Abstract

With supply chains becoming increasingly extended, the uncertainties in the upstream production process can greatly affect the material flows that aim toward meeting the uncertain demands at the downstream. We analyze a two‐location system in which the upstream production facility experiences random capacities and the downstream store faces random demands. Different from the widely used approach that seeks the decomposition of the profit function based on the echelon inventories, our approach builds on the notions of stochastic functions, in particular, the stochastic linearity in midpoint and the directionally concave order. With these notions, we establish the concavity and submodularity of the profit functions in the transformed decision variables. In general, it is optimal to follow a two‐level state‐dependent threshold policy such that an order is issued at a location if and only if the inventory position of that location is below the corresponding threshold.
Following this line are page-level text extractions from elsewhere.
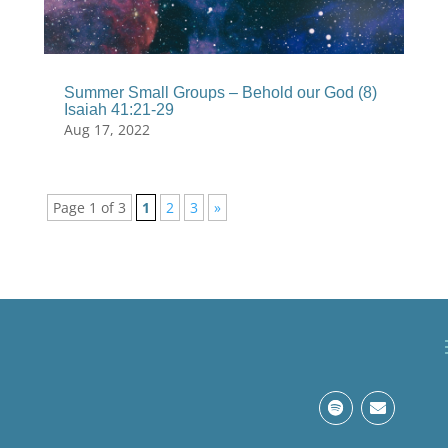
Summer Small Groups – Behold our God (8)
Isaiah 41:21-29
Aug 17, 2022
Page 1 of 3
1
2
3
»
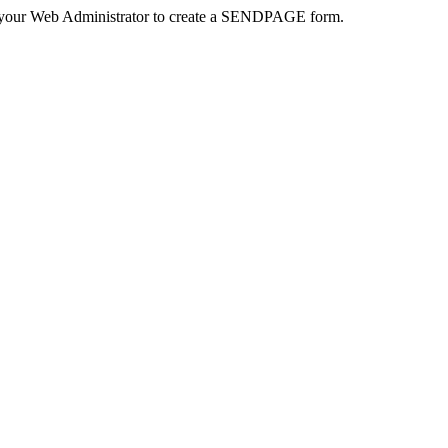
 your Web Administrator to create a SENDPAGE form.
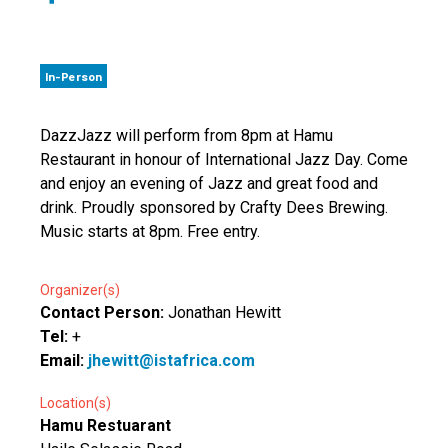
In-Person
DazzJazz will perform from 8pm at Hamu
Restaurant in honour of International Jazz Day. Come
and enjoy an evening of Jazz and great food and
drink. Proudly sponsored by Crafty Dees Brewing.
Music starts at 8pm. Free entry.
Organizer(s)
Contact Person:
Jonathan Hewitt
Tel:
+
Email:
jhewitt@istafrica.com
Location(s)
Hamu Restuarant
In the special case where the salvage values are linear in the ending inventories, the profit function becomes separable in the inventory positions, and the optimal policy reduces to the echelon base‐stock policy. The effect of the uncertain capacity and demand depends critically on whether the production capacity is limited or ample in relation to the demand. Only when the capacity and the demand do not differ much, the upstream facility carries positive inventory; otherwise, all units produced are shipped immediately toward the downstream. We further extend our analysis to systems with general stochastic production functions and with multiple locations.